RECORDS —
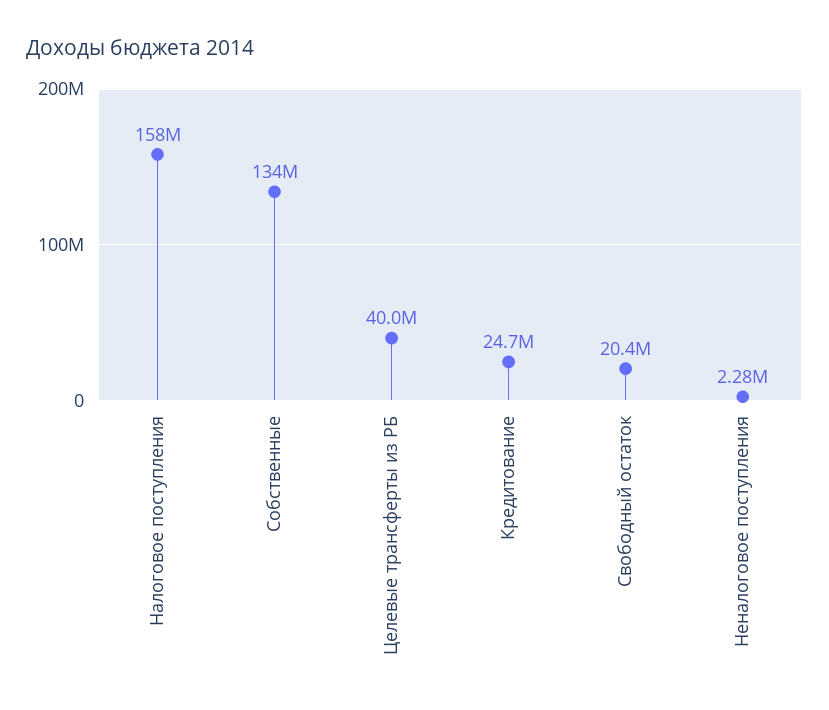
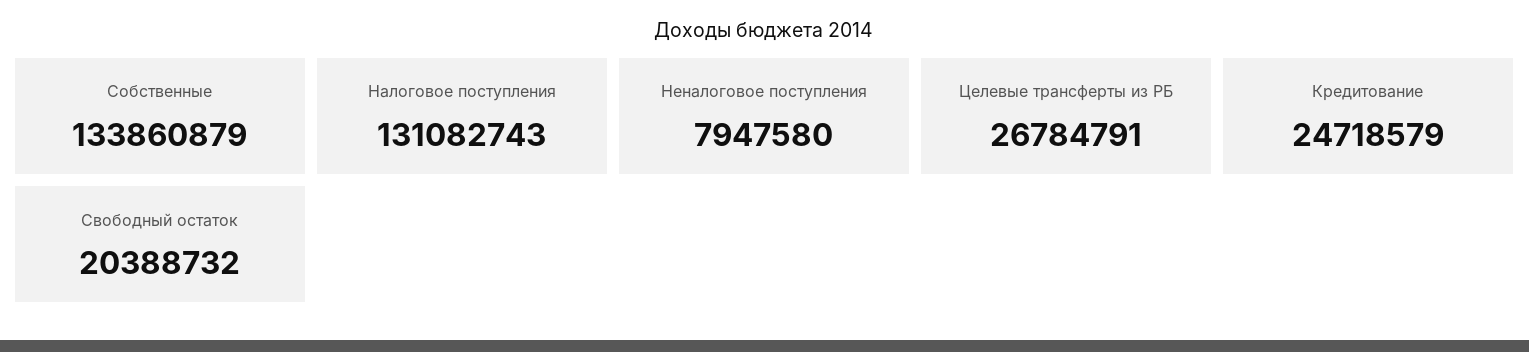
  {
-   "Налоговое поступления": 158000000,
+   "Налоговое поступления": 131082743,
    "Собственные": 133860879,
-   "Целевые трансферты из РБ": 40000000,
+   "Целевые трансферты из РБ": 26784791,
    "Кредитование": 24718579,
    "Свободный остаток": 20388732,
-   "Неналоговое поступления": 2280000
+   "Неналоговое поступления": 7947580
  }

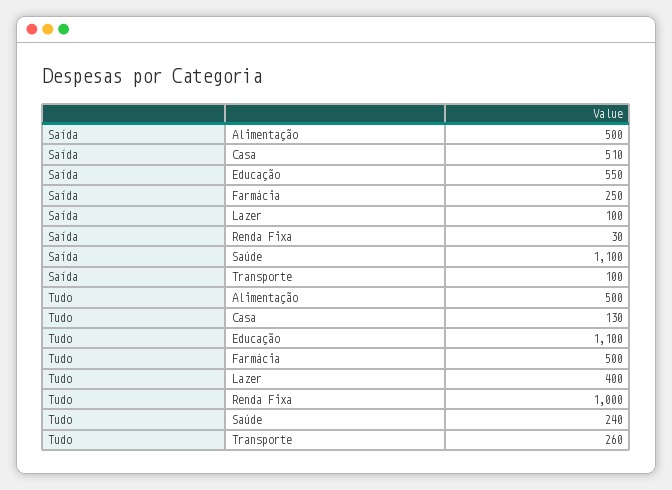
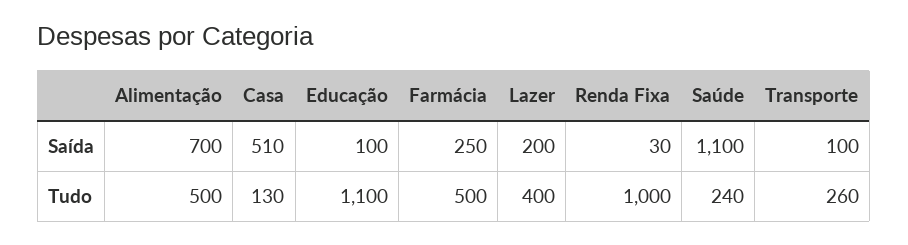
  {
    "Saída": {
-     "Alimentação": 500,
+     "Alimentação": 700,
      "Casa": 510,
-     "Educação": 550,
+     "Educação": 100,
      "Farmácia": 250,
-     "Lazer": 100,
+     "Lazer": 200,
      "Renda Fixa": 30,
      "Saúde": 1100,
      "Transporte": 100
    },
    "Tudo": {
      "Alimentação": 500,
      "Casa": 130,
      "Educação": 1100,
      "Farmácia": 500,
      "Lazer": 400,
      "Renda Fixa": 1000,
      "Saúde": 240,
      "Transporte": 260
    }
  }

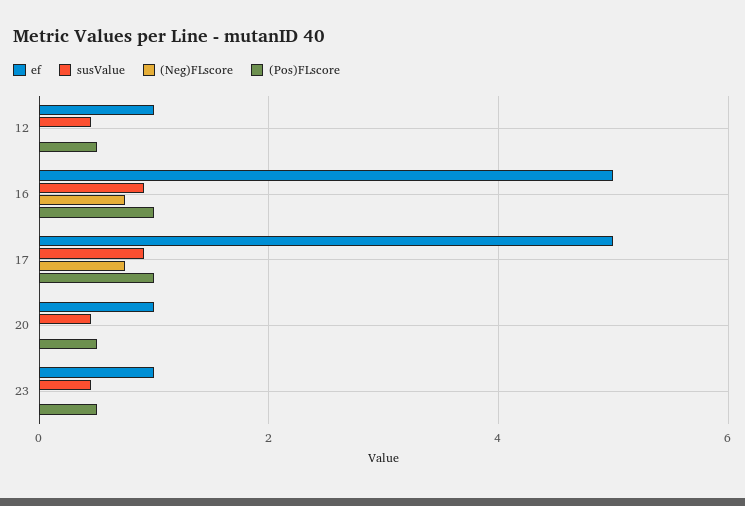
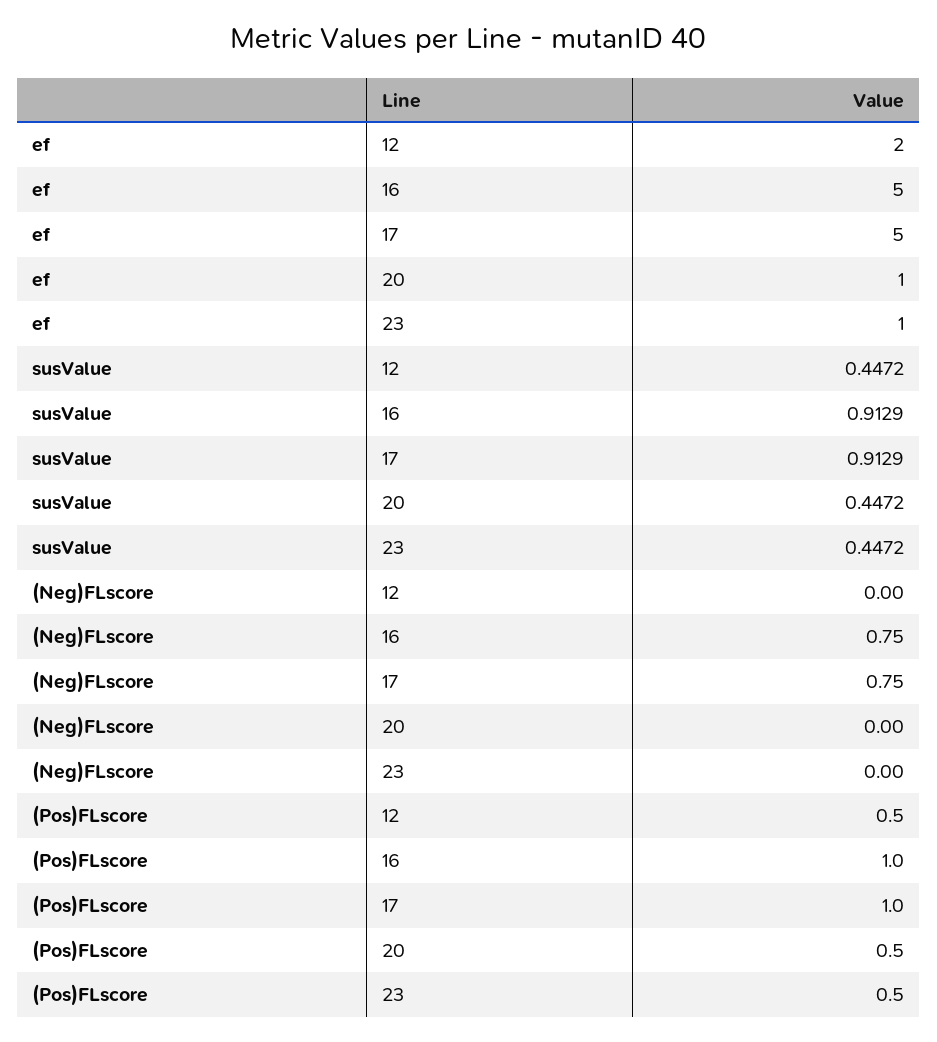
  {
    "ef": {
-     "12": 1,
+     "12": 2,
      "16": 5,
      "17": 5,
      "20": 1,
      "23": 1
    },
    "susValue": {
      "12": 0.4472,
      "16": 0.9129,
      "17": 0.9129,
      "20": 0.4472,
      "23": 0.4472
    },
    "(Neg)FLscore": {
      "12": 0,
      "16": 0.75,
      "17": 0.75,
      "20": 0,
      "23": 0
    },
    "(Pos)FLscore": {
      "12": 0.5,
      "16": 1,
      "17": 1,
      "20": 0.5,
      "23": 0.5
    }
  }

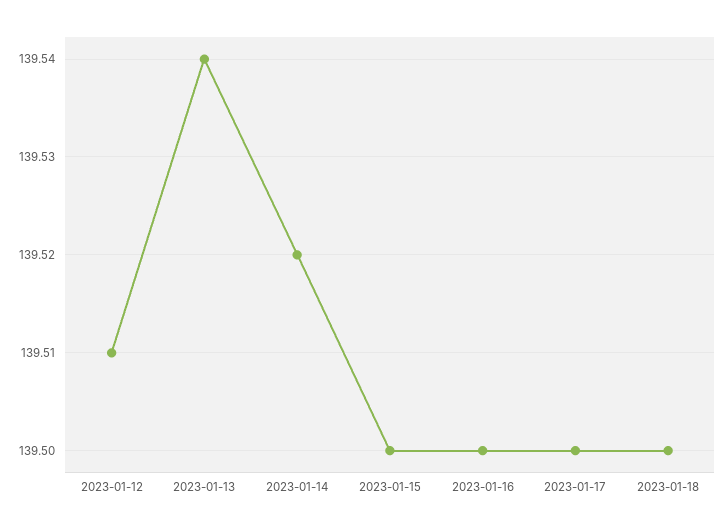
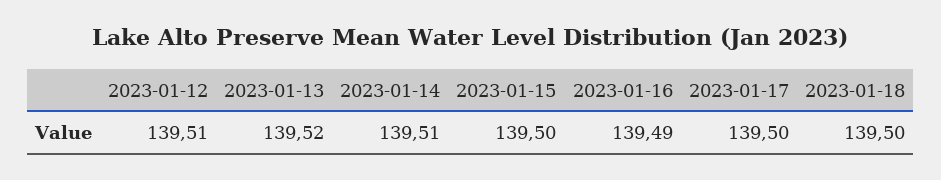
  {
    "2023-01-12": 139.51,
-   "2023-01-13": 139.54,
+   "2023-01-13": 139.52,
-   "2023-01-14": 139.52,
+   "2023-01-14": 139.51,
    "2023-01-15": 139.5,
-   "2023-01-16": 139.5,
+   "2023-01-16": 139.49,
    "2023-01-17": 139.5,
    "2023-01-18": 139.5
  }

DIRECTIVE — Quote every line of the records above exactly; no picture is to be copied.

RESPONSE TO THE TASK —
  {
-   "Налоговое поступления": 158000000,
+   "Налоговое поступления": 131082743,
    "Собственные": 133860879,
-   "Целевые трансферты из РБ": 40000000,
+   "Целевые трансферты из РБ": 26784791,
    "Кредитование": 24718579,
    "Свободный остаток": 20388732,
-   "Неналоговое поступления": 2280000
+   "Неналоговое поступления": 7947580
  }

  {
    "Saída": {
-     "Alimentação": 500,
+     "Alimentação": 700,
      "Casa": 510,
-     "Educação": 550,
+     "Educação": 100,
      "Farmácia": 250,
-     "Lazer": 100,
+     "Lazer": 200,
      "Renda Fixa": 30,
      "Saúde": 1100,
      "Transporte": 100
    },
    "Tudo": {
      "Alimentação": 500,
      "Casa": 130,
      "Educação": 1100,
      "Farmácia": 500,
      "Lazer": 400,
      "Renda Fixa": 1000,
      "Saúde": 240,
      "Transporte": 260
    }
  }

  {
    "ef": {
-     "12": 1,
+     "12": 2,
      "16": 5,
      "17": 5,
      "20": 1,
      "23": 1
    },
    "susValue": {
      "12": 0.4472,
      "16": 0.9129,
      "17": 0.9129,
      "20": 0.4472,
      "23": 0.4472
    },
    "(Neg)FLscore": {
      "12": 0,
      "16": 0.75,
      "17": 0.75,
      "20": 0,
      "23": 0
    },
    "(Pos)FLscore": {
      "12": 0.5,
      "16": 1,
      "17": 1,
      "20": 0.5,
      "23": 0.5
    }
  }

  {
    "2023-01-12": 139.51,
-   "2023-01-13": 139.54,
+   "2023-01-13": 139.52,
-   "2023-01-14": 139.52,
+   "2023-01-14": 139.51,
    "2023-01-15": 139.5,
-   "2023-01-16": 139.5,
+   "2023-01-16": 139.49,
    "2023-01-17": 139.5,
    "2023-01-18": 139.5
  }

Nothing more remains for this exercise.